*Assigned task:* Would you output all the data exactly as it stands?

*Data records:*
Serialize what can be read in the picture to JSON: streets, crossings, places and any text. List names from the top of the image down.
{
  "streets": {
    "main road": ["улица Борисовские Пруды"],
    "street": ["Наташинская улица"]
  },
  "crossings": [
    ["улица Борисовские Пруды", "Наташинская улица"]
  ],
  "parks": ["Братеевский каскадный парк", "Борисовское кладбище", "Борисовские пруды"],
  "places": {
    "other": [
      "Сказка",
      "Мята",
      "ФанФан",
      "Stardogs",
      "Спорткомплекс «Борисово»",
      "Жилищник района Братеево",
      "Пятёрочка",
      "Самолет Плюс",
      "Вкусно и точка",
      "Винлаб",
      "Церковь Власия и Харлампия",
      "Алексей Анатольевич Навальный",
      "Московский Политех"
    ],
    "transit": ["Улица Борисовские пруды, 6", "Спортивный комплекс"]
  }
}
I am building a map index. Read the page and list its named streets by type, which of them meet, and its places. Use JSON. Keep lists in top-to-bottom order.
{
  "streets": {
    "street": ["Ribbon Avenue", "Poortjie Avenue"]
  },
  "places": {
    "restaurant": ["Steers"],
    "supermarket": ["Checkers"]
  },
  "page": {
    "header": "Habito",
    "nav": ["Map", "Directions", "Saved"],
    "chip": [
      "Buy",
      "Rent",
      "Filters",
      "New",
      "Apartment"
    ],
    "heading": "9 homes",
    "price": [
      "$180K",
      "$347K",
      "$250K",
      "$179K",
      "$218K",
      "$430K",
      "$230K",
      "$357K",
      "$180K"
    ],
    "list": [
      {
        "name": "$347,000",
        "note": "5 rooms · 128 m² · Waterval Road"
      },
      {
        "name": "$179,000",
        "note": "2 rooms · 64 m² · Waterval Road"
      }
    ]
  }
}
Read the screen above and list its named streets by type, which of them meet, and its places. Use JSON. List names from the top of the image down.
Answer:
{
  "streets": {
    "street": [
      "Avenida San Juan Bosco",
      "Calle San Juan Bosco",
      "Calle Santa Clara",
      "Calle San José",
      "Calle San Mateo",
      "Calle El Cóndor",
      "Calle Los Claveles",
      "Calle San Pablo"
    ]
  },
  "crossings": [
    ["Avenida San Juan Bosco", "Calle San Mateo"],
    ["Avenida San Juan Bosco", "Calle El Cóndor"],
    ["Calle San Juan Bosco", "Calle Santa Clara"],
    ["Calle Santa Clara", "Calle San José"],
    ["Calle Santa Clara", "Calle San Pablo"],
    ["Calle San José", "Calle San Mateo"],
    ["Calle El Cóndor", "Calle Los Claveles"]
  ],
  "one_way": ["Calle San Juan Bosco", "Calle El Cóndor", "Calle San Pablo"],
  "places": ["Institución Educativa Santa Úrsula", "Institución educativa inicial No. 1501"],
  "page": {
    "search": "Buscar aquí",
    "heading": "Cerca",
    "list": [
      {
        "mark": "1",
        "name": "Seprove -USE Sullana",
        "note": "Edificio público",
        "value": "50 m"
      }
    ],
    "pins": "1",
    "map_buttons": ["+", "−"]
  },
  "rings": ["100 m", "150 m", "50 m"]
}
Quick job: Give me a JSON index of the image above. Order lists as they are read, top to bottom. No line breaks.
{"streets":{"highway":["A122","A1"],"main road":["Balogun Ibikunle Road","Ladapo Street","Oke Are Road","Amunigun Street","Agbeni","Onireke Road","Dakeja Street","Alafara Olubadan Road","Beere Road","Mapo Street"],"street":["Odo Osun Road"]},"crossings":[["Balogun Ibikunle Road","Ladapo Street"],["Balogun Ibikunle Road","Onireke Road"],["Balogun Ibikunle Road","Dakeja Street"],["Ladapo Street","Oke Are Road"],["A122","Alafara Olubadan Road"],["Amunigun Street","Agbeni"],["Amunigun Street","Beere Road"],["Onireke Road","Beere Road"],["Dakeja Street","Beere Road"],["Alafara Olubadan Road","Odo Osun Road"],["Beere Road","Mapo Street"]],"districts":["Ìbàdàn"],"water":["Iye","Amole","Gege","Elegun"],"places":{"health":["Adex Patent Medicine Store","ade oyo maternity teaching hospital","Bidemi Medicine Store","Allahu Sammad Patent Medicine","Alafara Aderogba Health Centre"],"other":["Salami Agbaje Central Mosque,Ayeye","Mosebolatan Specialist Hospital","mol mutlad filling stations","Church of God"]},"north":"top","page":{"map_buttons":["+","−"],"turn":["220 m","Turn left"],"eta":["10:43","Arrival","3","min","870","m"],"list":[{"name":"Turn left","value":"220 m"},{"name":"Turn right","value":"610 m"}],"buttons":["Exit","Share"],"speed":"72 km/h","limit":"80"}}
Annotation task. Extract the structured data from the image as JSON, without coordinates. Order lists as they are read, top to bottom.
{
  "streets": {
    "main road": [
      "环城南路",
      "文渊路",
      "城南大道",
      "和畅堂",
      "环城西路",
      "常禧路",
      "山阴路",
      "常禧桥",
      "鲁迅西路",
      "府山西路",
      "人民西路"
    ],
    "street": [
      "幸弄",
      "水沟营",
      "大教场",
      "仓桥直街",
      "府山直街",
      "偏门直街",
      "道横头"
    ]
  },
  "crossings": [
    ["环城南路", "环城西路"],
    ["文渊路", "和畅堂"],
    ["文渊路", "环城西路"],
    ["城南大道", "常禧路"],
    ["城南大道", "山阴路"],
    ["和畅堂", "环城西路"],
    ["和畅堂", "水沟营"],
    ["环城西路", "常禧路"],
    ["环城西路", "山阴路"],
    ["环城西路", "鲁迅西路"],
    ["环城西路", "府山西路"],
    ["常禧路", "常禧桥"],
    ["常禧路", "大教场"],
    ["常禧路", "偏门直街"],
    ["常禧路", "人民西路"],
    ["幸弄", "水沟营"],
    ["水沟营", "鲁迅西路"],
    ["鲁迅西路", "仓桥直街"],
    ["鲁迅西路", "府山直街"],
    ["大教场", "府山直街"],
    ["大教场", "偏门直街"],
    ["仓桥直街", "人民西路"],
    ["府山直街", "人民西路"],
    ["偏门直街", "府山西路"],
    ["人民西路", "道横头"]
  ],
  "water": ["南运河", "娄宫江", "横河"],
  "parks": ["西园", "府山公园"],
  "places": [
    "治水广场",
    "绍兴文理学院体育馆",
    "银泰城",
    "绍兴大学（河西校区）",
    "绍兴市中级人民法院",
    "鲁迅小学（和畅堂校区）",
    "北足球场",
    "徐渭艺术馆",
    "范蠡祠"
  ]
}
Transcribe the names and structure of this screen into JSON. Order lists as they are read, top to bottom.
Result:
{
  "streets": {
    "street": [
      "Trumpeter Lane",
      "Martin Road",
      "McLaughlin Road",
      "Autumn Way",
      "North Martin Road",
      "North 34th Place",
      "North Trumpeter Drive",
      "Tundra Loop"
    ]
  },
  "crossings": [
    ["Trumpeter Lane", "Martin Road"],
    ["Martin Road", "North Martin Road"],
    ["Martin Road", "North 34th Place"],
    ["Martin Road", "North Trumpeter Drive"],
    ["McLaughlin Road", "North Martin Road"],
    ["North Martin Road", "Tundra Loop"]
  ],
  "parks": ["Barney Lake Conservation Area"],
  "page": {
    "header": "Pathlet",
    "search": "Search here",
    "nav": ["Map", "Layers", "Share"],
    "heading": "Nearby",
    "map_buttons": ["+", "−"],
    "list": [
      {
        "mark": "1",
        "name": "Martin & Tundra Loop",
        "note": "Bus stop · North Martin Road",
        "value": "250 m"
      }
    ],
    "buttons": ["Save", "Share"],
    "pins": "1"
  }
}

*Output of the exercise:*
Serialize what can be read in the picture to JSON: streets, crossings, places and any text. List names from the top of the image down.
{
  "streets": {
    "main road": ["улица Борисовские Пруды"],
    "street": ["Наташинская улица"]
  },
  "crossings": [
    ["улица Борисовские Пруды", "Наташинская улица"]
  ],
  "parks": ["Братеевский каскадный парк", "Борисовское кладбище", "Борисовские пруды"],
  "places": {
    "other": [
      "Сказка",
      "Мята",
      "ФанФан",
      "Stardogs",
      "Спорткомплекс «Борисово»",
      "Жилищник района Братеево",
      "Пятёрочка",
      "Самолет Плюс",
      "Вкусно и точка",
      "Винлаб",
      "Церковь Власия и Харлампия",
      "Алексей Анатольевич Навальный",
      "Московский Политех"
    ],
    "transit": ["Улица Борисовские пруды, 6", "Спортивный комплекс"]
  }
}
I am building a map index. Read the page and list its named streets by type, which of them meet, and its places. Use JSON. Keep lists in top-to-bottom order.
{
  "streets": {
    "street": ["Ribbon Avenue", "Poortjie Avenue"]
  },
  "places": {
    "restaurant": ["Steers"],
    "supermarket": ["Checkers"]
  },
  "page": {
    "header": "Habito",
    "nav": ["Map", "Directions", "Saved"],
    "chip": [
      "Buy",
      "Rent",
      "Filters",
      "New",
      "Apartment"
    ],
    "heading": "9 homes",
    "price": [
      "$180K",
      "$347K",
      "$250K",
      "$179K",
      "$218K",
      "$430K",
      "$230K",
      "$357K",
      "$180K"
    ],
    "list": [
      {
        "name": "$347,000",
        "note": "5 rooms · 128 m² · Waterval Road"
      },
      {
        "name": "$179,000",
        "note": "2 rooms · 64 m² · Waterval Road"
      }
    ]
  }
}
Read the screen above and list its named streets by type, which of them meet, and its places. Use JSON. List names from the top of the image down.
Answer:
{
  "streets": {
    "street": [
      "Avenida San Juan Bosco",
      "Calle San Juan Bosco",
      "Calle Santa Clara",
      "Calle San José",
      "Calle San Mateo",
      "Calle El Cóndor",
      "Calle Los Claveles",
      "Calle San Pablo"
    ]
  },
  "crossings": [
    ["Avenida San Juan Bosco", "Calle San Mateo"],
    ["Avenida San Juan Bosco", "Calle El Cóndor"],
    ["Calle San Juan Bosco", "Calle Santa Clara"],
    ["Calle Santa Clara", "Calle San José"],
    ["Calle Santa Clara", "Calle San Pablo"],
    ["Calle San José", "Calle San Mateo"],
    ["Calle El Cóndor", "Calle Los Claveles"]
  ],
  "one_way": ["Calle San Juan Bosco", "Calle El Cóndor", "Calle San Pablo"],
  "places": ["Institución Educativa Santa Úrsula", "Institución educativa inicial No. 1501"],
  "page": {
    "search": "Buscar aquí",
    "heading": "Cerca",
    "list": [
      {
        "mark": "1",
        "name": "Seprove -USE Sullana",
        "note": "Edificio público",
        "value": "50 m"
      }
    ],
    "pins": "1",
    "map_buttons": ["+", "−"]
  },
  "rings": ["100 m", "150 m", "50 m"]
}
Quick job: Give me a JSON index of the image above. Order lists as they are read, top to bottom. No line breaks.
{"streets":{"highway":["A122","A1"],"main road":["Balogun Ibikunle Road","Ladapo Street","Oke Are Road","Amunigun Street","Agbeni","Onireke Road","Dakeja Street","Alafara Olubadan Road","Beere Road","Mapo Street"],"street":["Odo Osun Road"]},"crossings":[["Balogun Ibikunle Road","Ladapo Street"],["Balogun Ibikunle Road","Onireke Road"],["Balogun Ibikunle Road","Dakeja Street"],["Ladapo Street","Oke Are Road"],["A122","Alafara Olubadan Road"],["Amunigun Street","Agbeni"],["Amunigun Street","Beere Road"],["Onireke Road","Beere Road"],["Dakeja Street","Beere Road"],["Alafara Olubadan Road","Odo Osun Road"],["Beere Road","Mapo Street"]],"districts":["Ìbàdàn"],"water":["Iye","Amole","Gege","Elegun"],"places":{"health":["Adex Patent Medicine Store","ade oyo maternity teaching hospital","Bidemi Medicine Store","Allahu Sammad Patent Medicine","Alafara Aderogba Health Centre"],"other":["Salami Agbaje Central Mosque,Ayeye","Mosebolatan Specialist Hospital","mol mutlad filling stations","Church of God"]},"north":"top","page":{"map_buttons":["+","−"],"turn":["220 m","Turn left"],"eta":["10:43","Arrival","3","min","870","m"],"list":[{"name":"Turn left","value":"220 m"},{"name":"Turn right","value":"610 m"}],"buttons":["Exit","Share"],"speed":"72 km/h","limit":"80"}}
Annotation task. Extract the structured data from the image as JSON, without coordinates. Order lists as they are read, top to bottom.
{
  "streets": {
    "main road": [
      "环城南路",
      "文渊路",
      "城南大道",
      "和畅堂",
      "环城西路",
      "常禧路",
      "山阴路",
      "常禧桥",
      "鲁迅西路",
      "府山西路",
      "人民西路"
    ],
    "street": [
      "幸弄",
      "水沟营",
      "大教场",
      "仓桥直街",
      "府山直街",
      "偏门直街",
      "道横头"
    ]
  },
  "crossings": [
    ["环城南路", "环城西路"],
    ["文渊路", "和畅堂"],
    ["文渊路", "环城西路"],
    ["城南大道", "常禧路"],
    ["城南大道", "山阴路"],
    ["和畅堂", "环城西路"],
    ["和畅堂", "水沟营"],
    ["环城西路", "常禧路"],
    ["环城西路", "山阴路"],
    ["环城西路", "鲁迅西路"],
    ["环城西路", "府山西路"],
    ["常禧路", "常禧桥"],
    ["常禧路", "大教场"],
    ["常禧路", "偏门直街"],
    ["常禧路", "人民西路"],
    ["幸弄", "水沟营"],
    ["水沟营", "鲁迅西路"],
    ["鲁迅西路", "仓桥直街"],
    ["鲁迅西路", "府山直街"],
    ["大教场", "府山直街"],
    ["大教场", "偏门直街"],
    ["仓桥直街", "人民西路"],
    ["府山直街", "人民西路"],
    ["偏门直街", "府山西路"],
    ["人民西路", "道横头"]
  ],
  "water": ["南运河", "娄宫江", "横河"],
  "parks": ["西园", "府山公园"],
  "places": [
    "治水广场",
    "绍兴文理学院体育馆",
    "银泰城",
    "绍兴大学（河西校区）",
    "绍兴市中级人民法院",
    "鲁迅小学（和畅堂校区）",
    "北足球场",
    "徐渭艺术馆",
    "范蠡祠"
  ]
}
Transcribe the names and structure of this screen into JSON. Order lists as they are read, top to bottom.
Result:
{
  "streets": {
    "street": [
      "Trumpeter Lane",
      "Martin Road",
      "McLaughlin Road",
      "Autumn Way",
      "North Martin Road",
      "North 34th Place",
      "North Trumpeter Drive",
      "Tundra Loop"
    ]
  },
  "crossings": [
    ["Trumpeter Lane", "Martin Road"],
    ["Martin Road", "North Martin Road"],
    ["Martin Road", "North 34th Place"],
    ["Martin Road", "North Trumpeter Drive"],
    ["McLaughlin Road", "North Martin Road"],
    ["North Martin Road", "Tundra Loop"]
  ],
  "parks": ["Barney Lake Conservation Area"],
  "page": {
    "header": "Pathlet",
    "search": "Search here",
    "nav": ["Map", "Layers", "Share"],
    "heading": "Nearby",
    "map_buttons": ["+", "−"],
    "list": [
      {
        "mark": "1",
        "name": "Martin & Tundra Loop",
        "note": "Bus stop · North Martin Road",
        "value": "250 m"
      }
    ],
    "buttons": ["Save", "Share"],
    "pins": "1"
  }
}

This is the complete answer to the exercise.